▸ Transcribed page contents
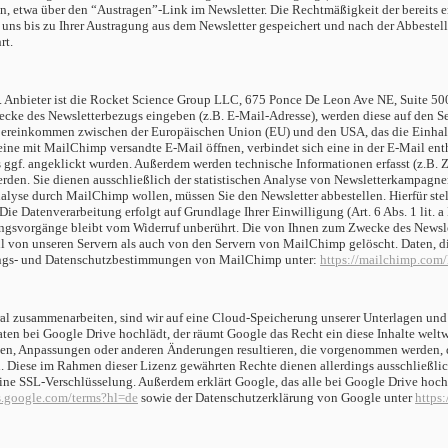
n, etwa über den “Austragen”-Link im Newsletter. Die Rechtmäßigkeit der bereits 
ns bis zu Ihrer Austragung aus dem Newsletter gespeichert und nach der Abbestell
rt.
. Anbieter ist die Rocket Science Group LLC, 675 Ponce De Leon Ave NE, Suite 50
ecke des Newsletterbezugs eingeben (z.B. E-Mail-Adresse), werden diese auf den 
Übereinkommen zwischen der Europäischen Union (EU) und den USA, das die Einhalt
ne mit MailChimp versandte E-Mail öffnen, verbindet sich eine in der E-Mail ent
s ggf. angeklickt wurden. Außerdem werden technische Informationen erfasst (z.B. Z
den. Sie dienen ausschließlich der statistischen Analyse von Newsletterkampagne
lyse durch MailChimp wollen, müssen Sie den Newsletter abbestellen. Hierfür stel
Die Datenverarbeitung erfolgt auf Grundlage Ihrer Einwilligung (Art. 6 Abs. 1 lit.
ungsvorgänge bleibt vom Widerruf unberührt.
Die von Ihnen zum Zwecke des Newslet
l von unseren Servern als auch von den Servern von MailChimp gelöscht. Daten, d
ngs- und Datenschutzbestimmungen von MailChimp unter:
https://mailchimp.com/
entral zusammenarbeiten, sind wir auf eine Cloud-Speicherung unserer Unterlagen 
ten bei Google Drive hochlädt, der räumt Google das Recht ein diese Inhalte weltwe
zungen, Anpassungen oder anderen Änderungen resultieren, die vorgenommen werden, 
len. Diese im Rahmen dieser Lizenz gewährten Rechte dienen allerdings ausschließ
eine SSL-Verschlüsselung. Außerdem erklärt Google, das alle bei Google Drive hoc
es.google.com/terms?hl=de
sowie der Datenschutzerklärung von Google unter
https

▸ What is required
Without including any pictures, copy every line above exactly.

▸ Exercise result
n, etwa über den “Austragen”-Link im Newsletter. Die Rechtmäßigkeit der bereits 
ns bis zu Ihrer Austragung aus dem Newsletter gespeichert und nach der Abbestell
rt.
. Anbieter ist die Rocket Science Group LLC, 675 Ponce De Leon Ave NE, Suite 50
ecke des Newsletterbezugs eingeben (z.B. E-Mail-Adresse), werden diese auf den 
Übereinkommen zwischen der Europäischen Union (EU) und den USA, das die Einhalt
ne mit MailChimp versandte E-Mail öffnen, verbindet sich eine in der E-Mail ent
s ggf. angeklickt wurden. Außerdem werden technische Informationen erfasst (z.B. Z
den. Sie dienen ausschließlich der statistischen Analyse von Newsletterkampagne
lyse durch MailChimp wollen, müssen Sie den Newsletter abbestellen. Hierfür stel
Die Datenverarbeitung erfolgt auf Grundlage Ihrer Einwilligung (Art. 6 Abs. 1 lit.
ungsvorgänge bleibt vom Widerruf unberührt.
Die von Ihnen zum Zwecke des Newslet
l von unseren Servern als auch von den Servern von MailChimp gelöscht. Daten, d
ngs- und Datenschutzbestimmungen von MailChimp unter:
https://mailchimp.com/
entral zusammenarbeiten, sind wir auf eine Cloud-Speicherung unserer Unterlagen 
ten bei Google Drive hochlädt, der räumt Google das Recht ein diese Inhalte weltwe
zungen, Anpassungen oder anderen Änderungen resultieren, die vorgenommen werden, 
len. Diese im Rahmen dieser Lizenz gewährten Rechte dienen allerdings ausschließ
eine SSL-Verschlüsselung. Außerdem erklärt Google, das alle bei Google Drive hoc
es.google.com/terms?hl=de
sowie der Datenschutzerklärung von Google unter
https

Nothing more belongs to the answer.